El aire permanecía inmóvil, pesado, dándole a todo una atmósfera todavía más irreal, si cabe. Joder, me gustaría que pudierais verlo para que comprobaseis que no estoy exagerando. Aquello era una puta postal y yo estaba justo en el medio. De verdad, costaba aguantar la risa. El silencio era tan denso que podía escucharse la propia respiración. Diablos, era como si hubieran detenido el tiempo, como si una enrome roca, de varias toneladas, flotara en el vacío. Una sensación sobrecogedora.


Frente a mi se erigía aquel gigantesco edificio de colores, en medio de la jodida nada.
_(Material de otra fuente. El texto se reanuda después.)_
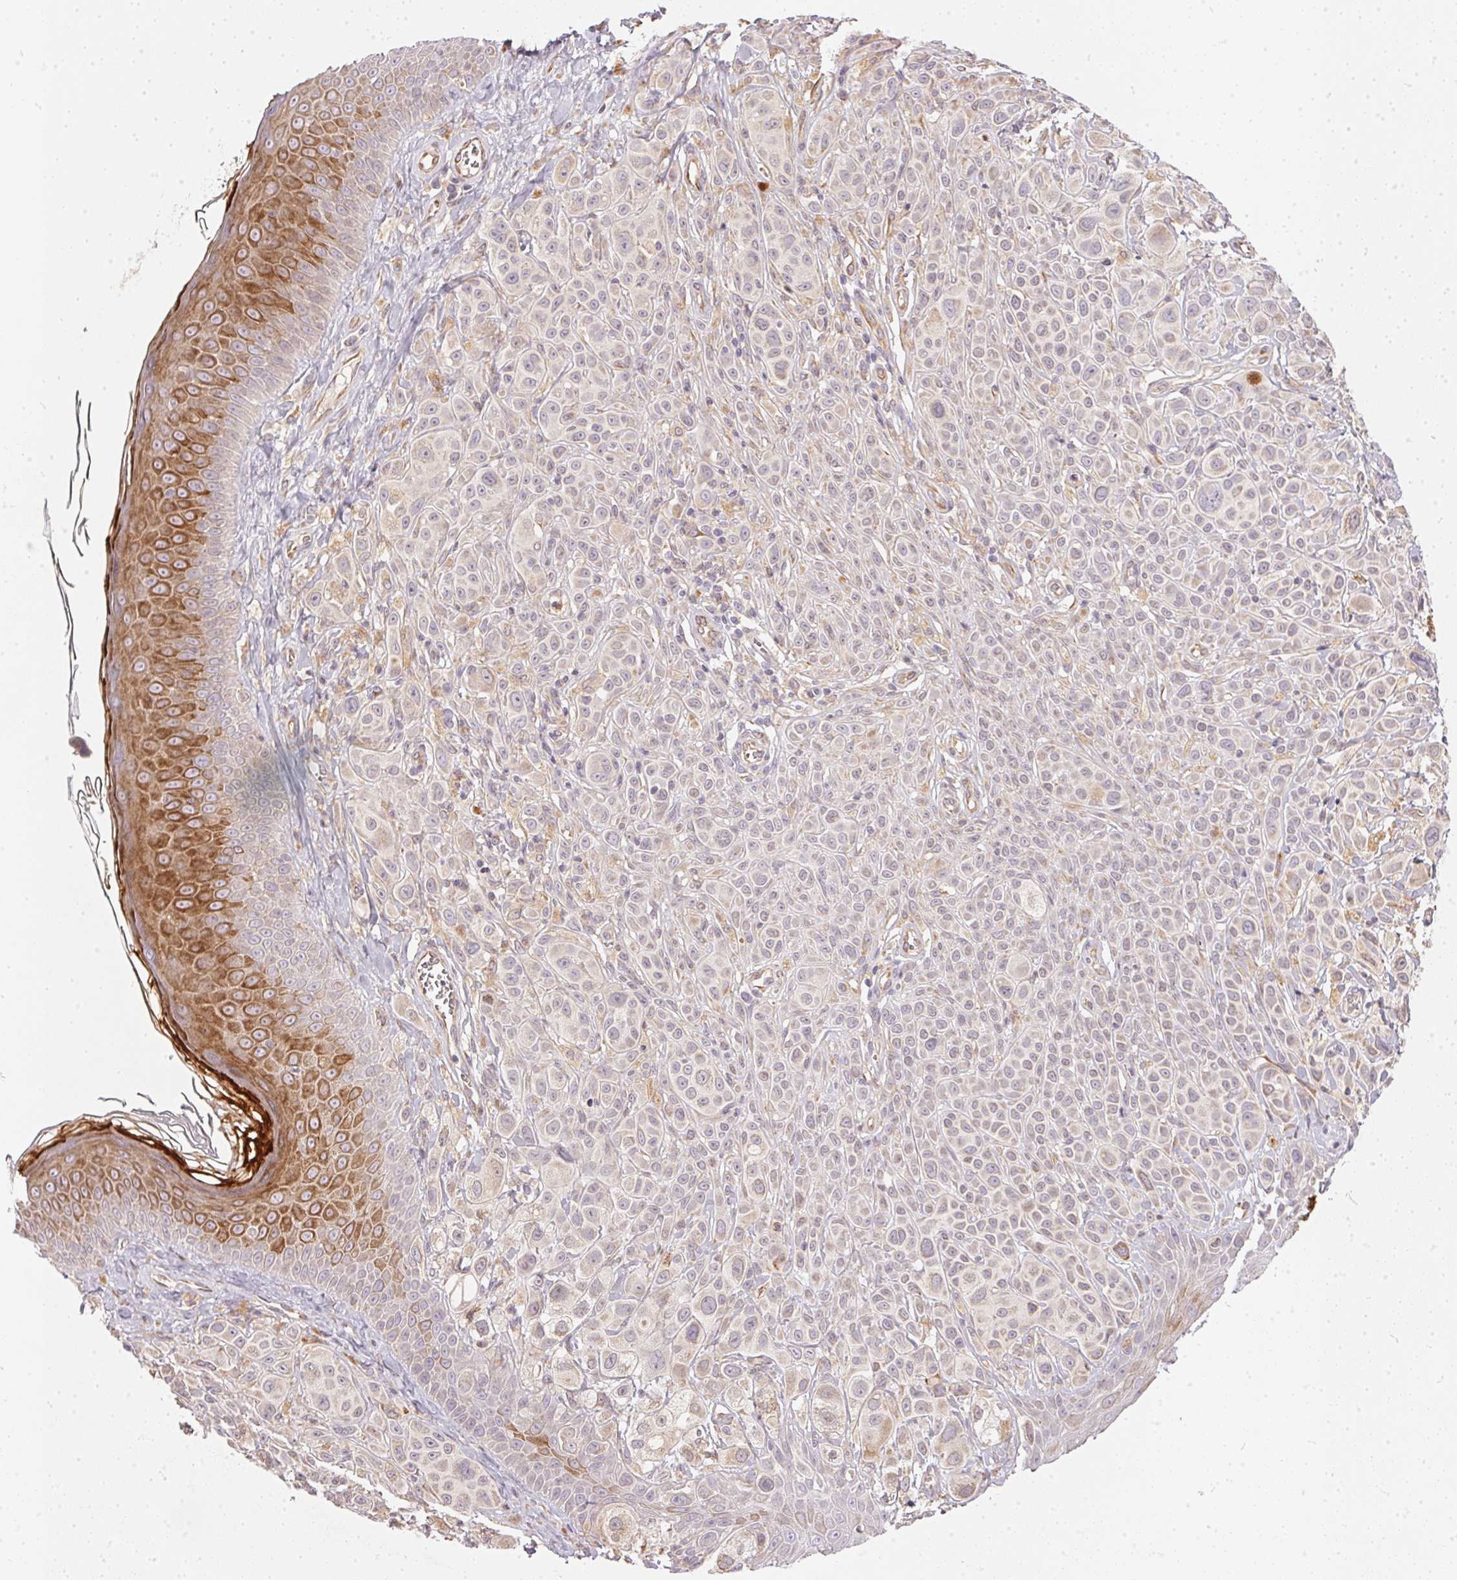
{"staining": {"intensity": "negative", "quantity": "none", "location": "none"}, "tissue": "melanoma", "cell_type": "Tumor cells", "image_type": "cancer", "snomed": [{"axis": "morphology", "description": "Malignant melanoma, NOS"}, {"axis": "topography", "description": "Skin"}], "caption": "This is an immunohistochemistry histopathology image of melanoma. There is no staining in tumor cells.", "gene": "VWA5B2", "patient": {"sex": "male", "age": 67}}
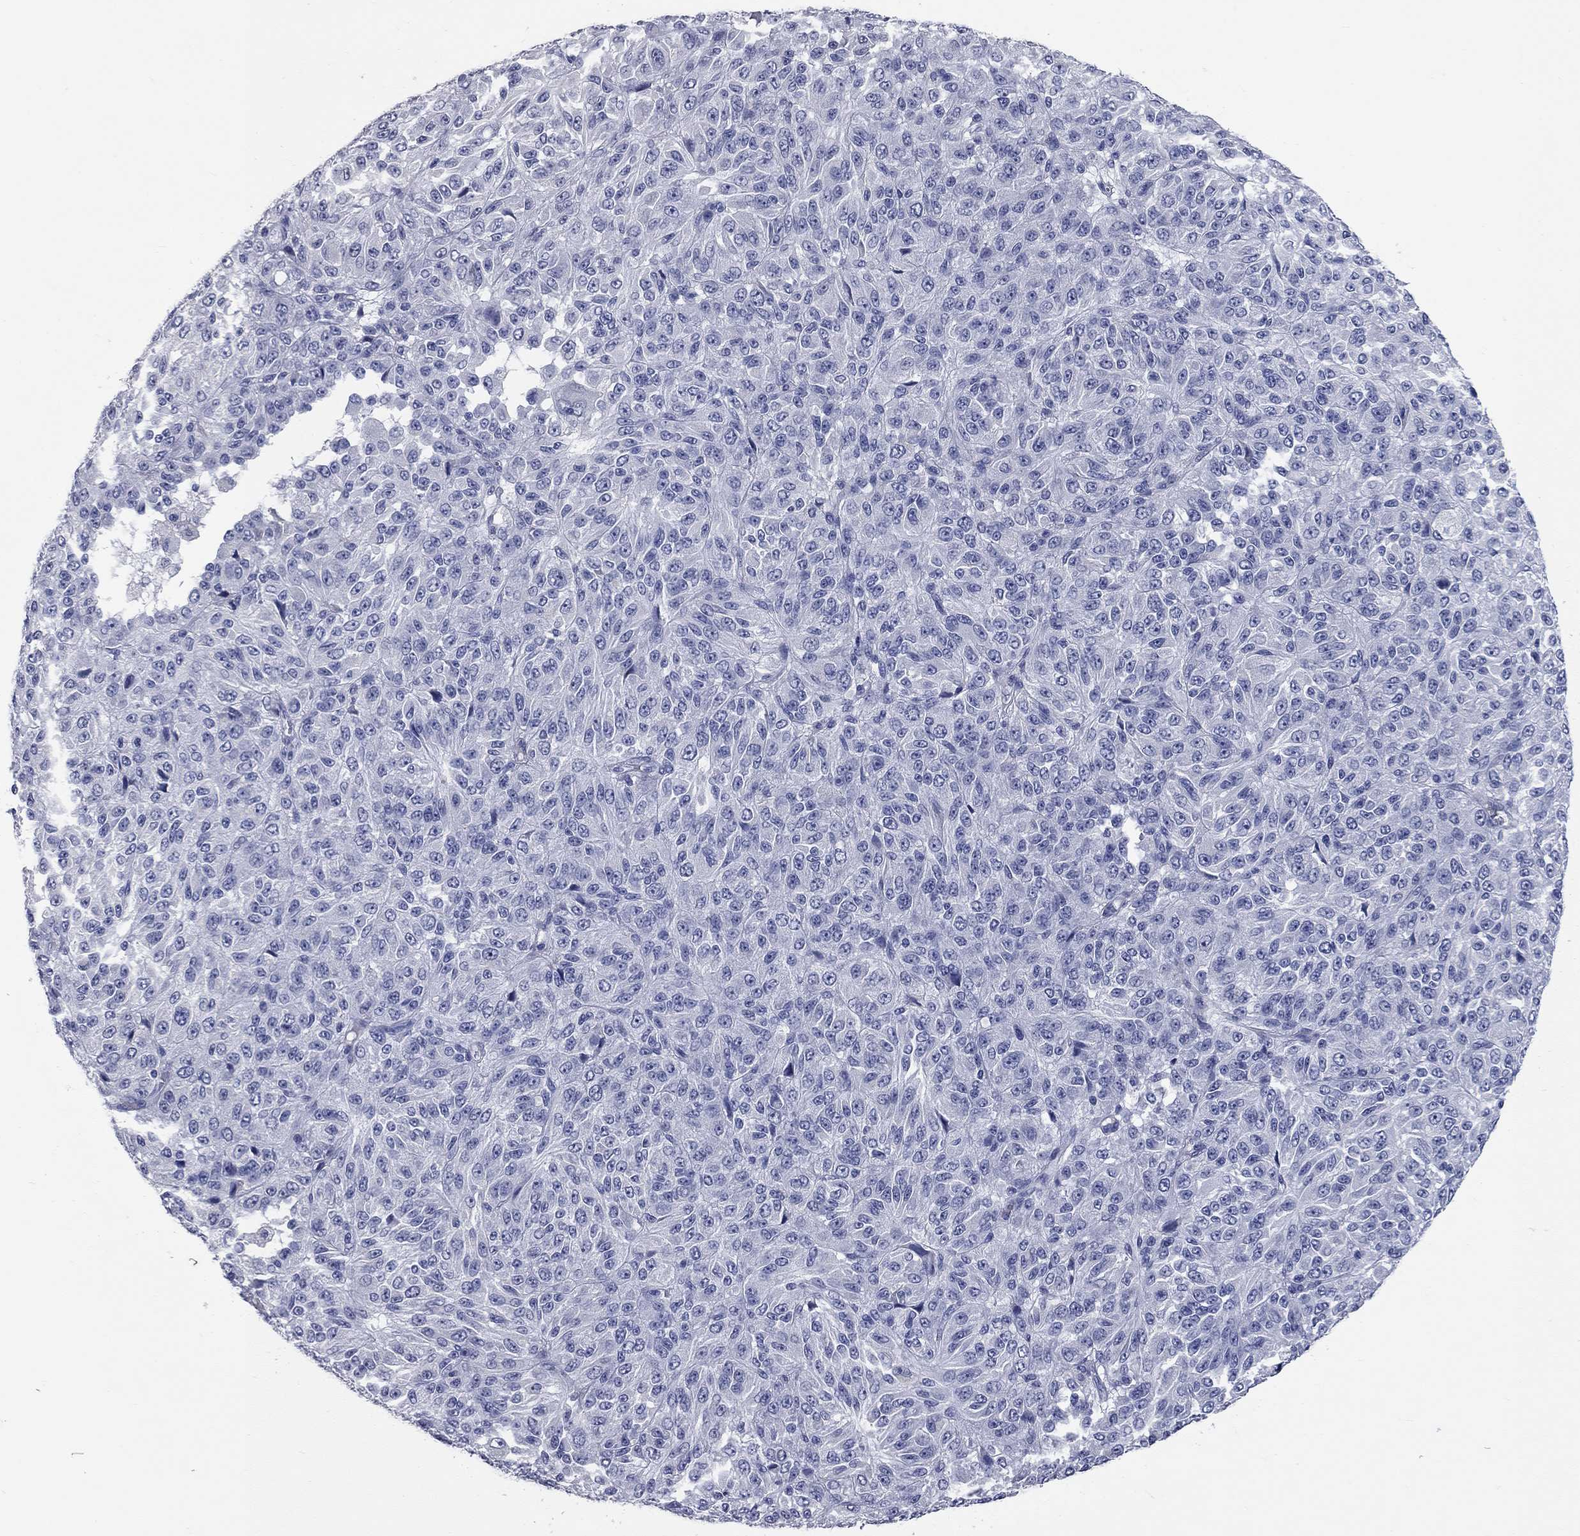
{"staining": {"intensity": "negative", "quantity": "none", "location": "none"}, "tissue": "melanoma", "cell_type": "Tumor cells", "image_type": "cancer", "snomed": [{"axis": "morphology", "description": "Malignant melanoma, Metastatic site"}, {"axis": "topography", "description": "Brain"}], "caption": "Immunohistochemistry photomicrograph of neoplastic tissue: malignant melanoma (metastatic site) stained with DAB demonstrates no significant protein positivity in tumor cells.", "gene": "SYT12", "patient": {"sex": "female", "age": 56}}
Un coloso multicolor, un cíclope chirriante, una masa de hormigón sólida, con todo el espectro de tonalidades combinadas al azar. Un inmenso monumento al mal gusto. En serio, aquella cosa era una amenaza plástica, de una fealdad insultante, tan exagerado y tan fuera de lugar que resultaba ofensivo. 


En fin, todo aquello parecía una broma enorme a la que era imposible permanecer indiferente. La imagen era tan elocuente por si misma que me había acercado para capturarla. Estuve varios minutos vagando por los alrededores con la cámara, sacando fotos aquí y allá. Fotos tan solemnes que parecían hechas en un decorado de cartón. Algo tienen de inquietante los solares como este. Algo tienen la soledad y el silencio que reina en estos sitios baldíos. Algo que excita y emociona y que te hace sentir extraño, como si, por alguna razón, estuvieras donde no deberías estar. 


Miraba alrededor y no veía ni el mínimo indicio de vida humana. Avanzaba entre las flores y pulsaba el disparador. El mecanismo de la cámara era lo único que producía algún sonido y parecía extrañamente amplificado. Cada vez me acercaba más al monstruo: ahora estaba casi a sus pies. De pronto, mientras enfocaba, percibí un movimiento en una de las ventanas. Una sombra fugaz en las galerías del primer piso.


En medio de aquel silencio de sepultura se escuchó la voz de una niña de ocho años que, a pesar de hablar en susurros, desgarró la atmósfera e inundó todo el solar con su sonido. "Mamá ahí fuera hay un señor. Parece un vagabundo, pero lleva una cámara".